Aim of the task: Could you repeat the listing exactly, leaving out the pictures?

The data:
━━━━━━━━━━
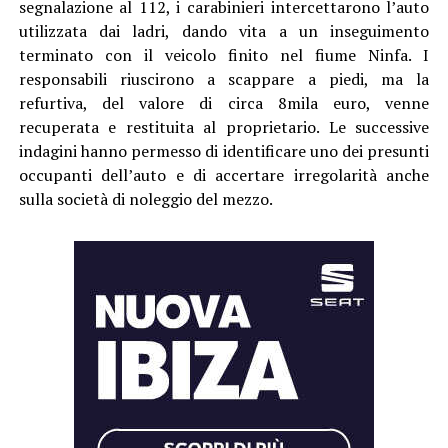
segnalazione al 112, i carabinieri intercettarono l’auto
utilizzata dai ladri, dando vita a un inseguimento
terminato con il veicolo finito nel fiume Ninfa. I
responsabili riuscirono a scappare a piedi, ma la
refurtiva, del valore di circa 8mila euro, venne
recuperata e restituita al proprietario. Le successive
indagini hanno permesso di identificare uno dei presunti
occupanti dell’auto e di accertare irregolarità anche
sulla società di noleggio del mezzo.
━━━━━━━━━━
Task result:
segnalazione al 112, i carabinieri intercettarono l’auto
utilizzata dai ladri, dando vita a un inseguimento
terminato con il veicolo finito nel fiume Ninfa. I
responsabili riuscirono a scappare a piedi, ma la
refurtiva, del valore di circa 8mila euro, venne
recuperata e restituita al proprietario. Le successive
indagini hanno permesso di identificare uno dei presunti
occupanti dell’auto e di accertare irregolarità anche
sulla società di noleggio del mezzo.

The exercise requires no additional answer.